-- start --

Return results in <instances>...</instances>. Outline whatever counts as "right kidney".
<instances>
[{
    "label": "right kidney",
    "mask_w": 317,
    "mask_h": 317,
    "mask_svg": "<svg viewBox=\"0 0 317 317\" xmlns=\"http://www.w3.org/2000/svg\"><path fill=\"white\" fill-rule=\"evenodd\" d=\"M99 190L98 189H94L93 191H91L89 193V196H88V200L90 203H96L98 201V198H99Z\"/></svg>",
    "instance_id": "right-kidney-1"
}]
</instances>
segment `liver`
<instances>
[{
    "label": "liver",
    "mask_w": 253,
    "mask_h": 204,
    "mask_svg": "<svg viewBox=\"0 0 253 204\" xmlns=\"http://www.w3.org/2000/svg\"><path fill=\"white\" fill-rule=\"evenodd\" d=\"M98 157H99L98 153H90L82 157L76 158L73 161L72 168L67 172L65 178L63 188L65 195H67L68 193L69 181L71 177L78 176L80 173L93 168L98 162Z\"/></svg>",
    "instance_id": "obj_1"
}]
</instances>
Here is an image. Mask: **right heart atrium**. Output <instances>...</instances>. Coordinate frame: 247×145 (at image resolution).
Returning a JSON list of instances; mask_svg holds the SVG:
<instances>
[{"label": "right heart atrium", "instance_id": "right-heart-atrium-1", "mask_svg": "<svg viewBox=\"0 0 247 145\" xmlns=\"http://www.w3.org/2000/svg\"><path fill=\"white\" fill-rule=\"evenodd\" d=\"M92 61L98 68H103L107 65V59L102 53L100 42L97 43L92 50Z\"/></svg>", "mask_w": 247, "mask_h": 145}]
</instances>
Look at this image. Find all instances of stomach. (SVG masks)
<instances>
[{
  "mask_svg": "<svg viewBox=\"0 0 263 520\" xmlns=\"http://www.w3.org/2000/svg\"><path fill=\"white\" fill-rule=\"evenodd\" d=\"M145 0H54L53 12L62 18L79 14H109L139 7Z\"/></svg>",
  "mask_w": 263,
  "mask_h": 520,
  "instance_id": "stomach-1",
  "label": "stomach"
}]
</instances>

-- end --

Given exercise: Rewrite all of the lines above, putting "outline" in place of "segment" and leaving everything else as it is.

Result of the exercise:
Return results in <instances>...</instances>. Outline whatever counts as "right kidney".
<instances>
[{
    "label": "right kidney",
    "mask_w": 317,
    "mask_h": 317,
    "mask_svg": "<svg viewBox=\"0 0 317 317\" xmlns=\"http://www.w3.org/2000/svg\"><path fill=\"white\" fill-rule=\"evenodd\" d=\"M99 190L98 189H94L93 191H91L89 193V196H88V200L90 203H96L98 201V198H99Z\"/></svg>",
    "instance_id": "right-kidney-1"
}]
</instances>
outline `liver`
<instances>
[{
    "label": "liver",
    "mask_w": 253,
    "mask_h": 204,
    "mask_svg": "<svg viewBox=\"0 0 253 204\" xmlns=\"http://www.w3.org/2000/svg\"><path fill=\"white\" fill-rule=\"evenodd\" d=\"M98 157H99L98 153H90L82 157L76 158L73 161L72 168L67 172L65 178L63 188L65 195H67L68 193L69 181L71 177L78 176L80 173L93 168L98 162Z\"/></svg>",
    "instance_id": "obj_1"
}]
</instances>
Here is an image. Mask: **right heart atrium**. Output <instances>...</instances>. Coordinate frame: 247×145 (at image resolution).
Returning a JSON list of instances; mask_svg holds the SVG:
<instances>
[{"label": "right heart atrium", "instance_id": "right-heart-atrium-1", "mask_svg": "<svg viewBox=\"0 0 247 145\" xmlns=\"http://www.w3.org/2000/svg\"><path fill=\"white\" fill-rule=\"evenodd\" d=\"M92 61L98 68H103L107 65V59L102 53L100 42L97 43L92 50Z\"/></svg>", "mask_w": 247, "mask_h": 145}]
</instances>
Look at this image. Find all instances of stomach. (SVG masks)
<instances>
[{
  "mask_svg": "<svg viewBox=\"0 0 263 520\" xmlns=\"http://www.w3.org/2000/svg\"><path fill=\"white\" fill-rule=\"evenodd\" d=\"M145 0H54L53 12L62 18L79 14H109L139 7Z\"/></svg>",
  "mask_w": 263,
  "mask_h": 520,
  "instance_id": "stomach-1",
  "label": "stomach"
}]
</instances>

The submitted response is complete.